Figure 4. Loss of Chi3l1 mitigates astrogliosis, but facilitates phagocytosis in the presence of Aβ.

A. Representative high magnification images from hippocampi of 8 mo Chi3l1^−/−:APP/PS1+ and APP/PS1+ control mice stained for X34 (fibrillar plaques) and GFAP (astrocytes). Scale bar = 20μm

B–C. Quantification of GFAP coverage (B) or GFAP coverage normalized to X34+ area in same section (C) from mice in (A). Quantified from widefield image in Fig. S5. RS = retrosplenial. n = 6 (Chi3l1^+/+) and 12 (Chi3l1^−/−:) mice per group.

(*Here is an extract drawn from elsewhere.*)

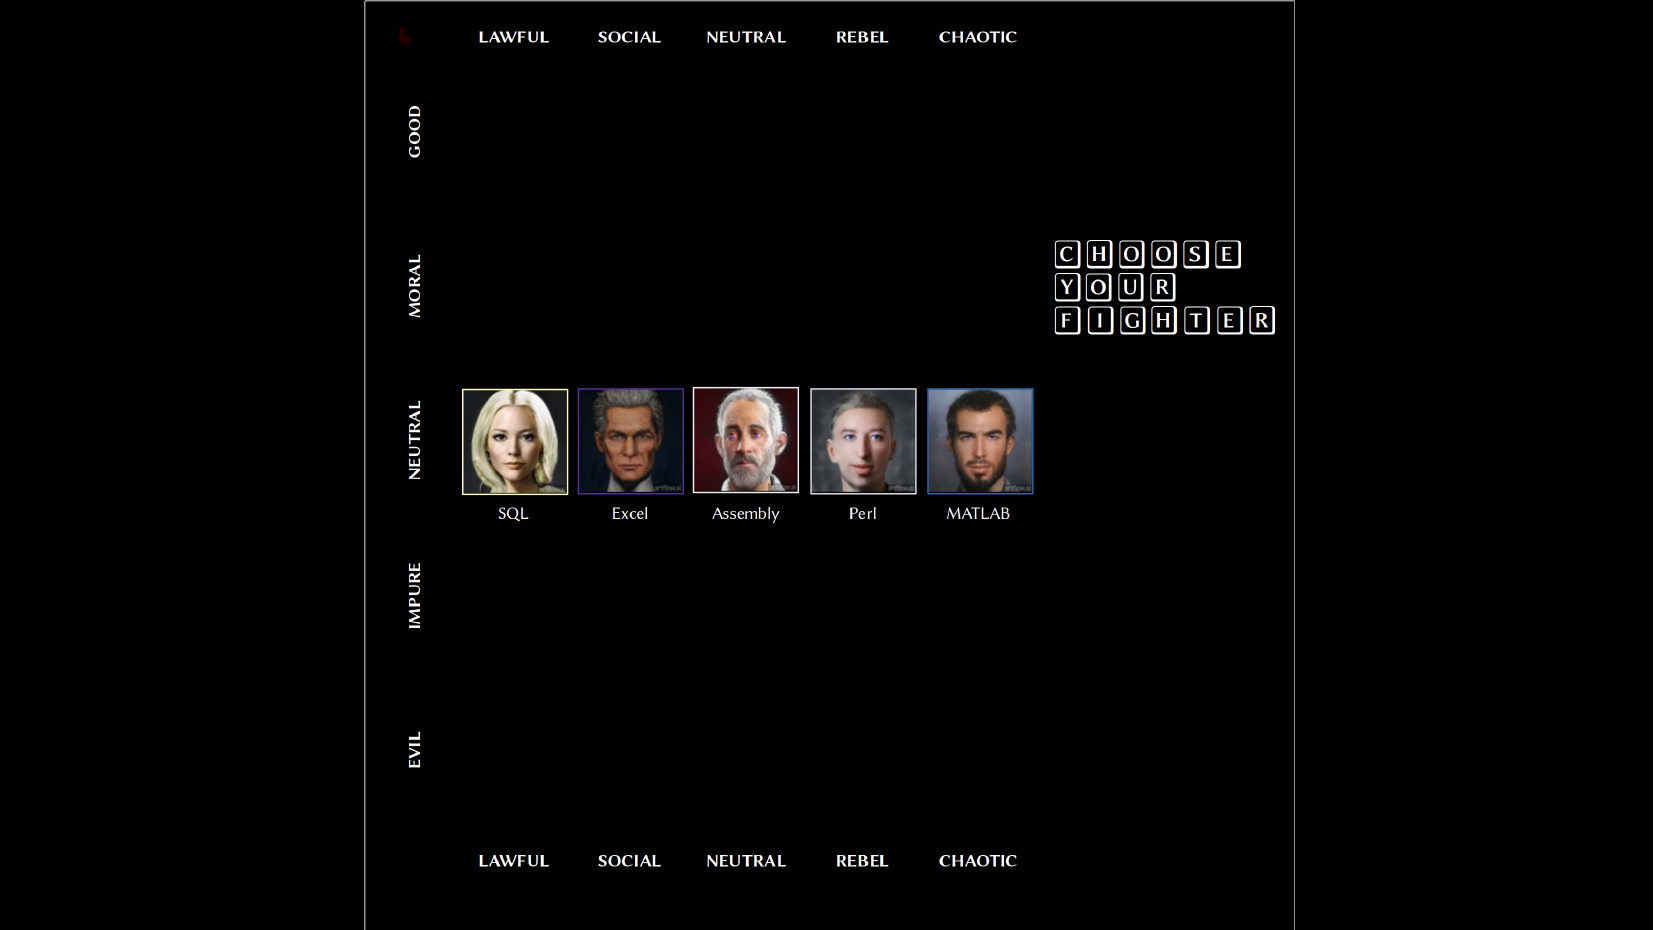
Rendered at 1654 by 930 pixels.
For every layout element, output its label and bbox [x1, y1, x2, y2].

D. Astrocyte activation marker gene expression from fluidigm qPCR of 8 mo Chi3l1^−/−:APP/PS1−, WT:APP/PS1−, Chi3l1^−/−:APP/PS1+, and APP/PS1+ control mouse hippocampus. Mean of 4 mice (APP/PS1−) or 6–10 (APP/PS1+) mice per group normalized to WT:APP/PS1−. Two-way ANOVA with Tukey correction for multiple comparisons.

E–F. pHrodo-labeled zymosan bead (E) or TAMRA-Aβ (F) uptake by primary astrocyte cultures transfected with control (siSCR) or Chi3l1 (siChi3l1) siRNA, +/− cytochalasin D to inhibit phagocytosis (+cytoD). Each point represents one field of view with an average of 804 (E) or 517 (F) cells/field. Data from 2 independent experiments.

All data represent mean +/− SEM. *p < 0.05, **p < 0.01, ***p < 0.001, ****p < 0.0001. Analyzed by two-tailed students t-test (B–C) or one-way ANOVA (E-F). All data subjected to Sidak correction for multiple comparisons unless otherwise noted.